GIVEN HOW discouraging the situation in Sudan looked a few weeks ago, after a terrible massacre and uncertain end to three decades of despotism under President Omar Hassan al-Bashir, it is reassuring to see that democracy-seeking protesters and the military council have agreed on a power-sharing plan leading to eventual civilian control. Now, it appears at least possible that Sudan will have a chance at popular rule.

The power-sharing agreement provides for the creation of a sovereign council with 11 members, five of them civilians, five picked by the military and the 11th to be jointly designated. The council will rule for 21 months under a military leader, then 18 months under a civilian, before giving way to elections and a new government. If Sudan becomes a democracy little more than three years from now, it will be quite a remarkable achievement, particularly in these days when democracy seems to be in retreat elsewhere. Quite unexpectedly, the deal came together with help from Saudi Arabia, Egypt and the United Arab Emirates, which had seemed previously to be backing the military council, as well as pressure from the United States and Britain.

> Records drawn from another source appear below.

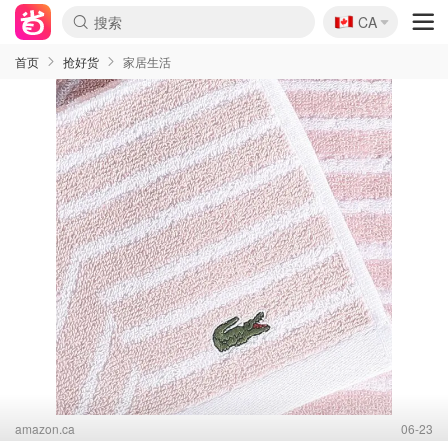
🇨🇦
CA
首页
抢好货
家居生活
amazon.ca
06-23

Looking ahead, it is vital all parties adhere to the agreement and not walk away. The military must not be tempted to break the deal during its 21 months and seize absolute power. This won’t be easy for security organizations that were pampered by Mr. Bashir.

Another question mark is the pledge in the agreement for an investigation into the June 3 crackdown. Demonstrators have put the death toll at 128, while the authorities have said 61, including some security personnel. Will the investigation be able to hold to account the Rapid Support Forces, a paramilitary organization that, witnesses said, rampaged on the streets and opened fire on protesters in an encampment outside army headquarters? The paramilitary leader, Gen. Mohamed Hamdan Dagalo, known by the nickname “Hemedti,” is second-ranking on the military council, and is known for his ruthless tactics.

In televised remarks over the weekend, the leader of the council, Gen. Abdel-Fattah Burhan, insisted that its members did not order the violence. “We trust that military council members had nothing to do with what happened in the sit-in dispersal,” he said. What’s needed is a penetrating and independent inquiry in which no one is excluded in such a preemptory fashion.

The Sudanese authorities also cut off mobile devices from the Internet last month, throwing Sudan into digital darkness and denying the opposition a vital means for galvanizing the population. If the power-sharing deal is to work, connectivity must be restored immediately.

Further stress will come as Sudan battles economic woes that provided the first spark for the unrest against Mr. Bashir. If the power-sharing deal holds, Sudan must be given a chance to rebuild with substantial economic aid and expertise from abroad.